对于主干网络,作者使用FitNet中的hint learning进行蒸馏,即加入adaptation layers使得feature map的维度匹配

对于分类任务的输出,使用加权cross entropy loss来解决类别失衡严重问题

对于回归任务,除了原本的smooth L1 loss,作者还提出teacher bounded regression loss,将教师的回归预测作为上界,学生网络回归的结果更优则该损失为0。


Knowledge Distillation for Classification with Imbalanced Classes



Knowledge Distillation for Regression with Teacher Bounds


Hint Learning with Feature Adaptation


FitNets中hint learning的误差


We propose a novel framework for learning compact and fast CNN based object detectors with the knowledge distillation. Highly complicated detector models are used as a teacher to guide the learning process of efficient student models.
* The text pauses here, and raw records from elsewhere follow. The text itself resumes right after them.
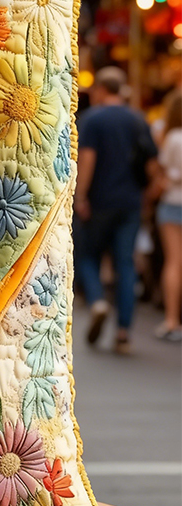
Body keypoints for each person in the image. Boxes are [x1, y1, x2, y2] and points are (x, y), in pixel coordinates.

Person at [74, 66, 158, 354]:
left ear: (100, 89)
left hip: (99, 201)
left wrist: (81, 196)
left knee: (88, 255)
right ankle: (123, 333)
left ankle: (97, 300)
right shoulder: (138, 119)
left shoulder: (92, 119)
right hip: (130, 202)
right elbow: (152, 166)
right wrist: (146, 196)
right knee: (125, 264)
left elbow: (87, 159)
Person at [154, 89, 182, 341]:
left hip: (173, 203)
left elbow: (163, 173)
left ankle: (172, 319)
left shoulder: (173, 137)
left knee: (174, 262)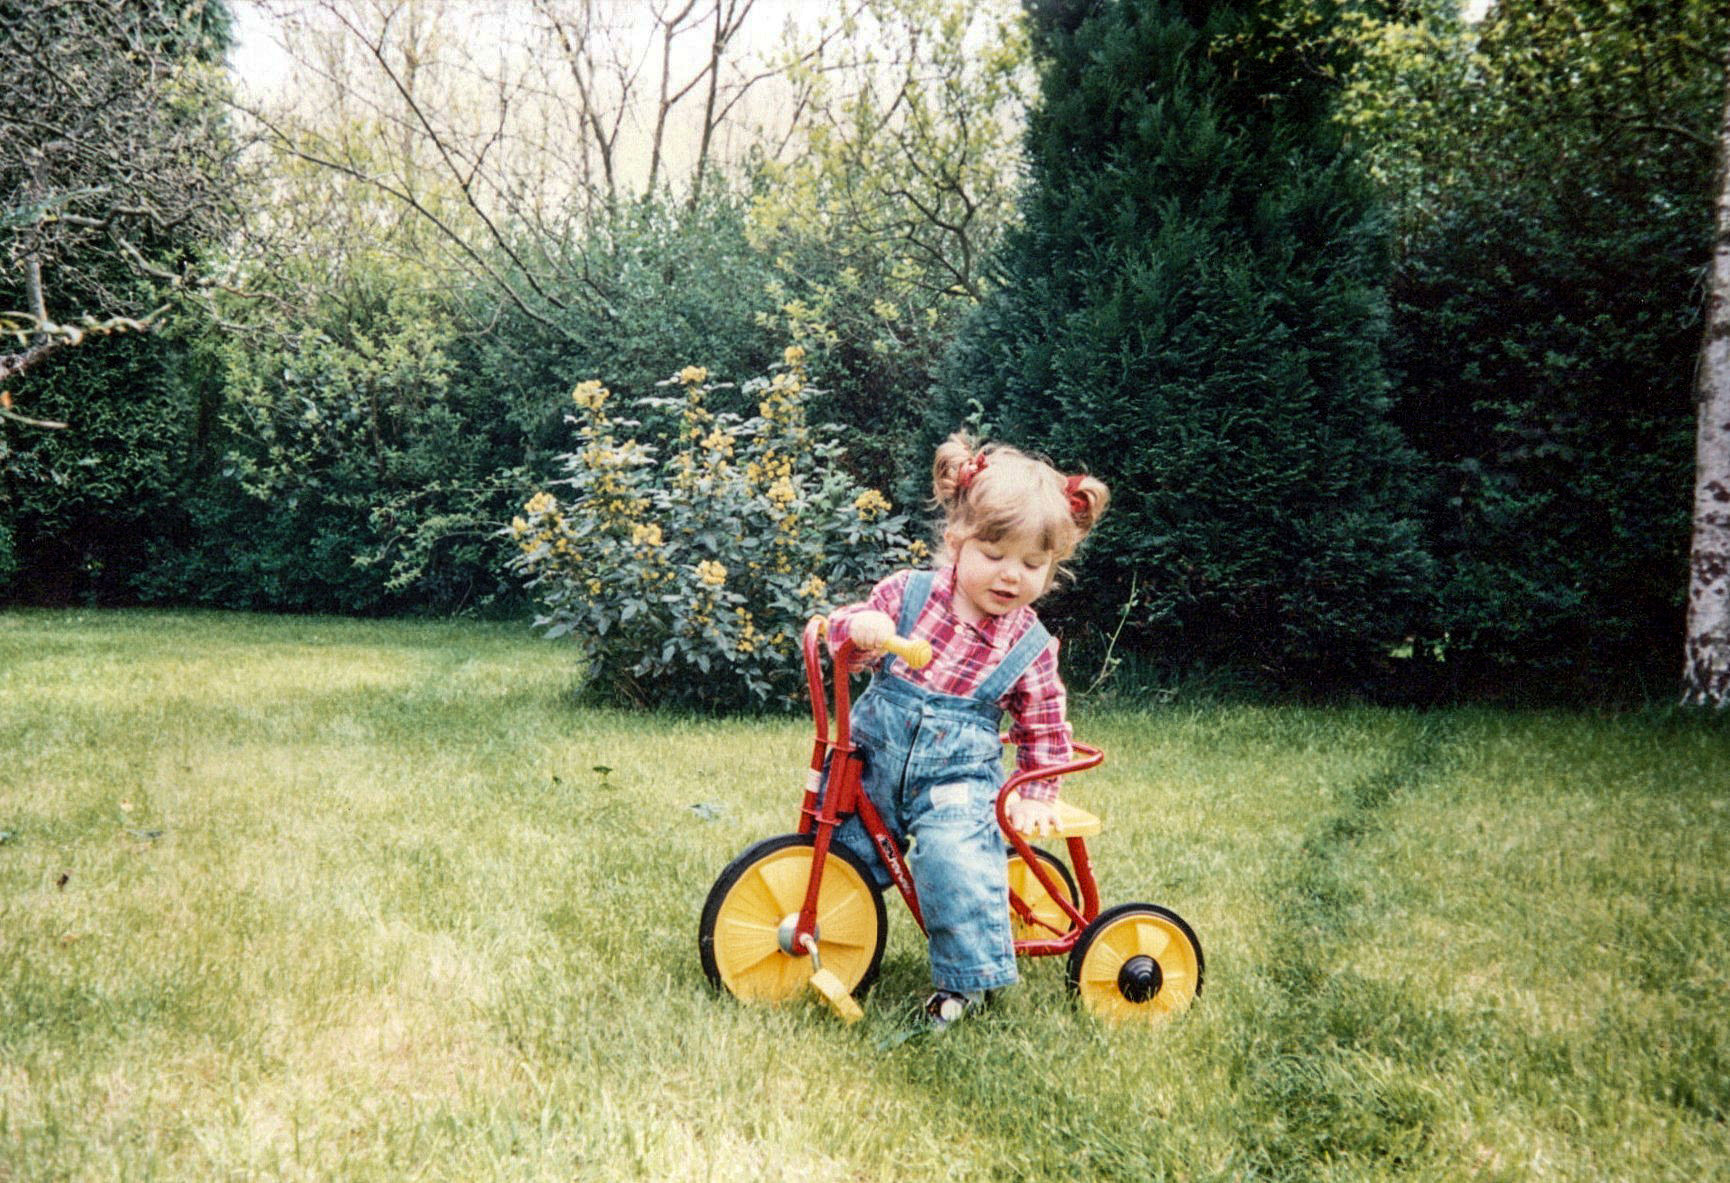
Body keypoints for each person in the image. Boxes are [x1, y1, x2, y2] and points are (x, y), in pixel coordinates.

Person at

Combining the knowledge distillation and hint framework together with our newly proposed loss functions, we demonstrate consistent improvements over various experimental setups. Notably, the compact models trained with our learning framework execute significantly faster than the teachers with almost no accuracy compromises at PASCAL dataset. Our empirical analysis reveals the presence of under-fitting issue in object detector learning, which could provide good insights to further advancement in the field.